* [EXERCISE BRIEF] Reproduce the data below word for word, from the line containing "What percentage is" down to the line containing "Reading left to", including both of those lines. Leave the pictures out of your answer.

* [DATASET RECORDS]
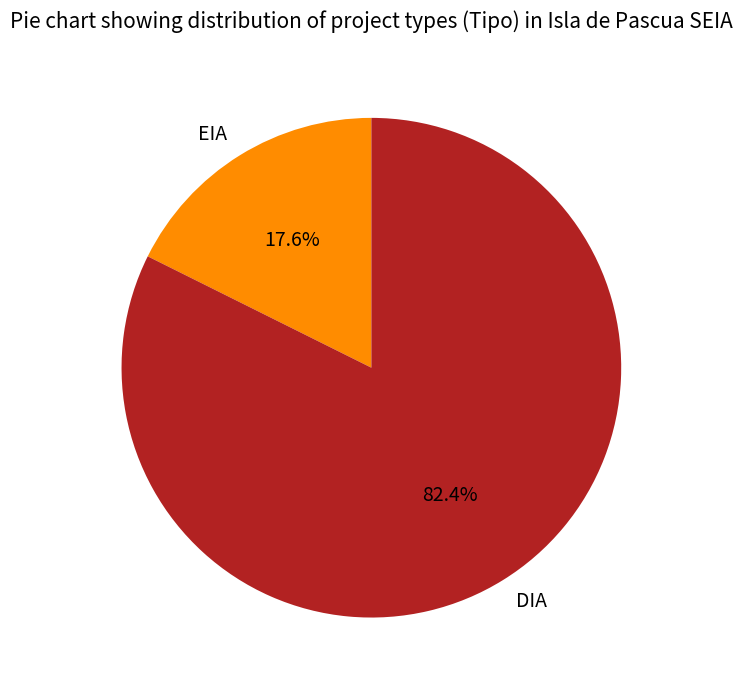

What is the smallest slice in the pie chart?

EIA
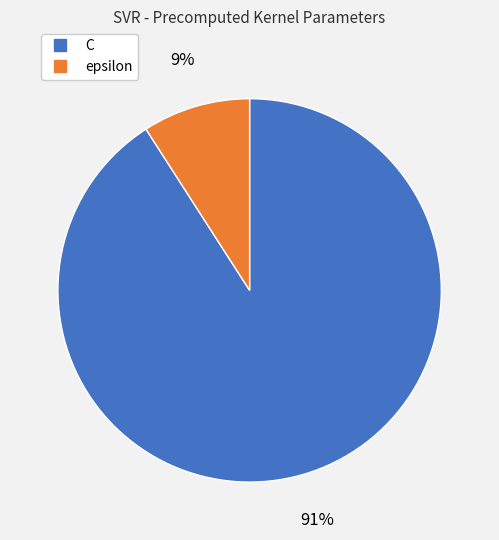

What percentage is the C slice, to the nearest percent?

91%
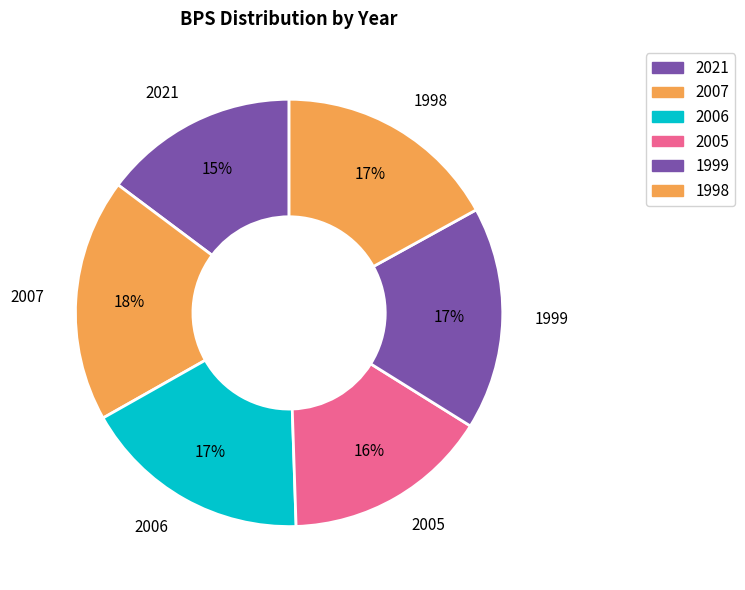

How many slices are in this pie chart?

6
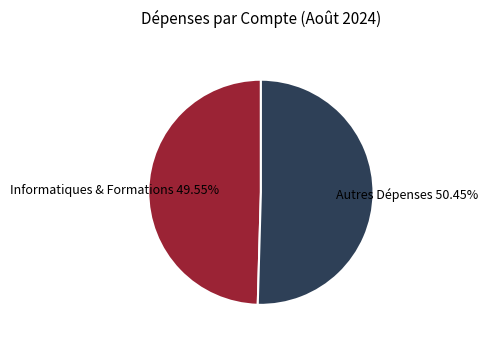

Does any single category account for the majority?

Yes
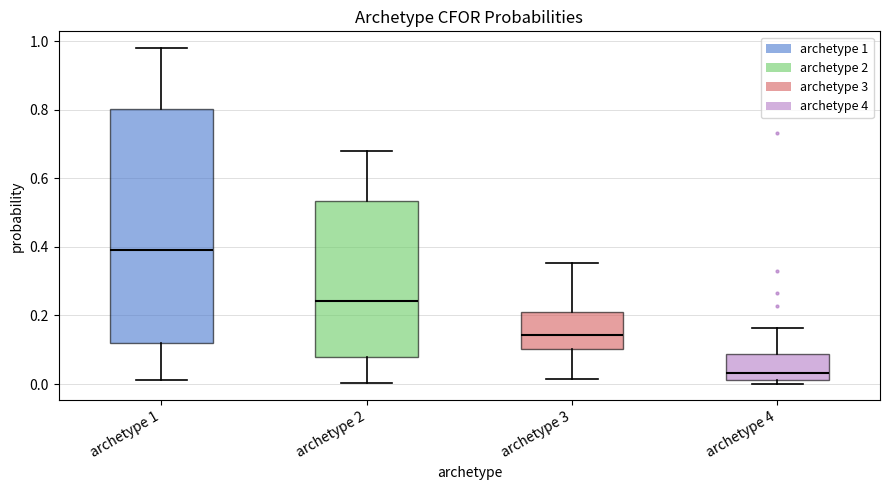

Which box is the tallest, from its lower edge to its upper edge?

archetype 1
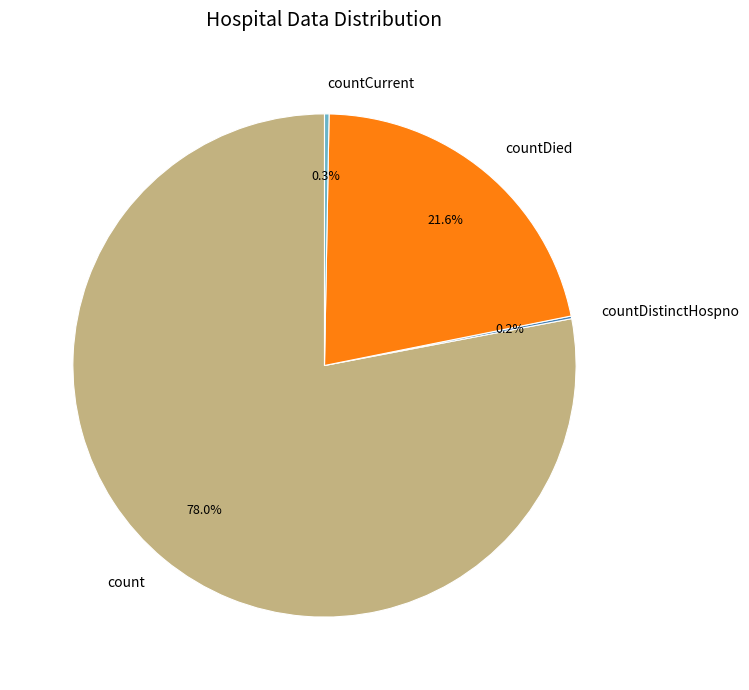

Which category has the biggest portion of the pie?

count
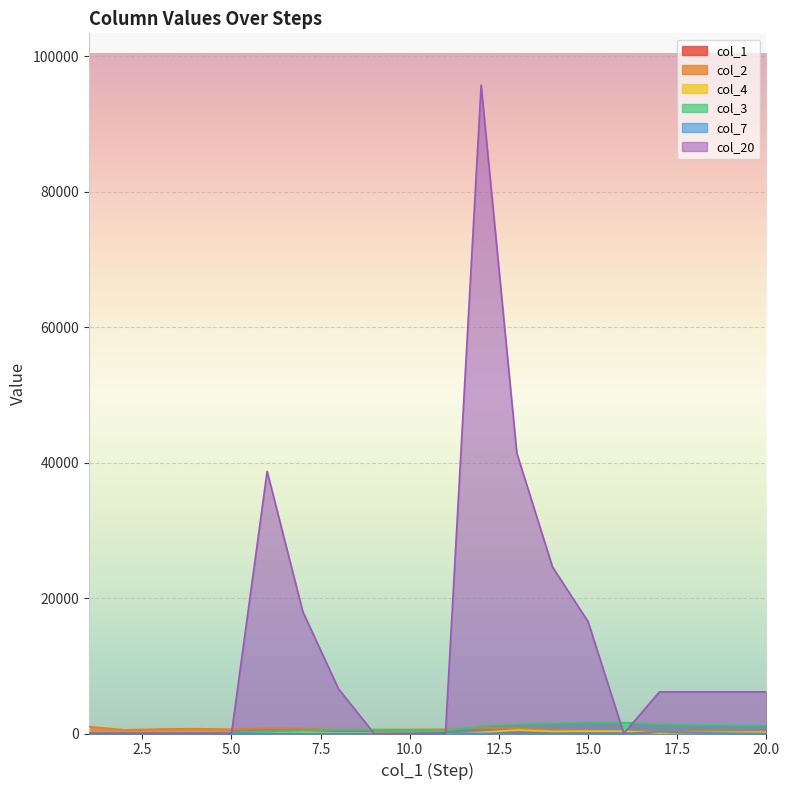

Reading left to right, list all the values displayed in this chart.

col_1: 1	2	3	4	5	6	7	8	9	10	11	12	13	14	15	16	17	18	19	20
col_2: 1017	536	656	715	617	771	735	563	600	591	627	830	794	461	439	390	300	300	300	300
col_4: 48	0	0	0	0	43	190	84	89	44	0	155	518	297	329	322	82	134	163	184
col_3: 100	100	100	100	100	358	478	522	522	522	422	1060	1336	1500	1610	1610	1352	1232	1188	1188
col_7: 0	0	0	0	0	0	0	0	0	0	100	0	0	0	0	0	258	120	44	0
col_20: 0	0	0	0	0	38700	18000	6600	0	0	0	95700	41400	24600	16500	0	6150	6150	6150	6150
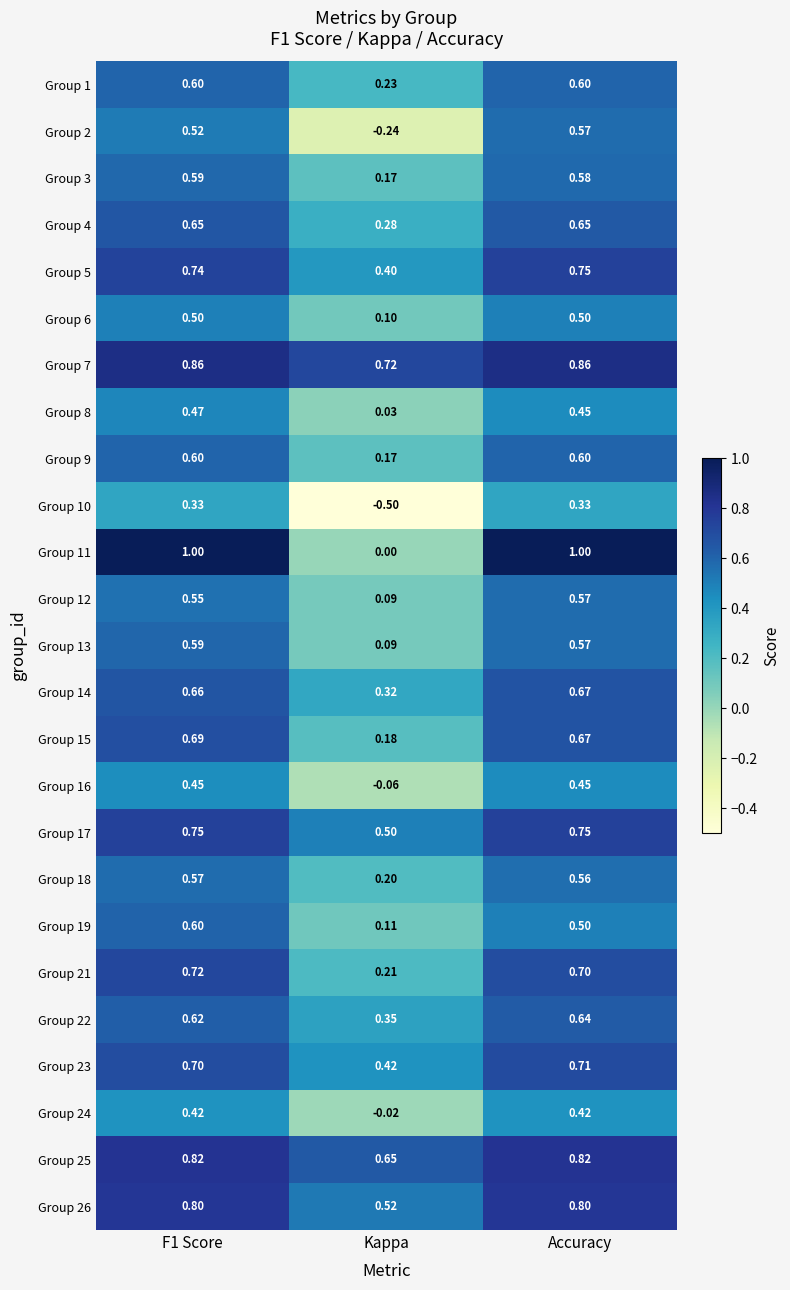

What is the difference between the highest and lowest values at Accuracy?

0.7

--

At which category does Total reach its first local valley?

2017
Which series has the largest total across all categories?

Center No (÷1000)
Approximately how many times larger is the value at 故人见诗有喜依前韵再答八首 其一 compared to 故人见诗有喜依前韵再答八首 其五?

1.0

...

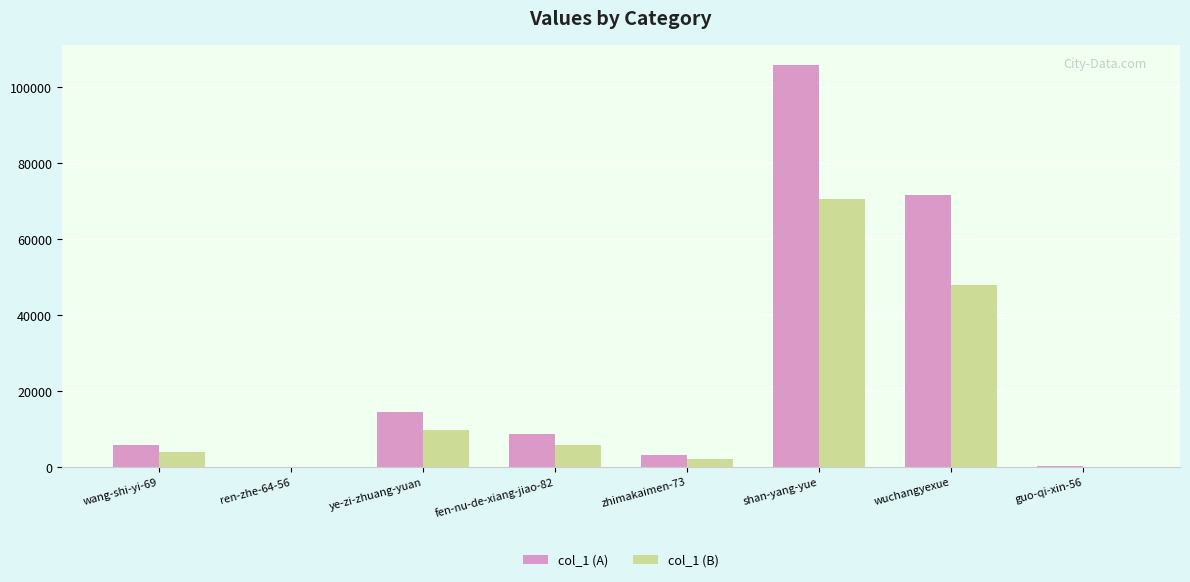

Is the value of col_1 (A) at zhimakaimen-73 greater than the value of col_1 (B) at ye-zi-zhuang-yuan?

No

* [REPLY]
What percentage is the C slice, to the nearest percent?

91%

How many slices are in this pie chart?

6

Does any single category account for the majority?

Yes

Which box is the tallest, from its lower edge to its upper edge?

archetype 1

Which category has the biggest portion of the pie?

count

Reading left to right, list all the values displayed in this chart.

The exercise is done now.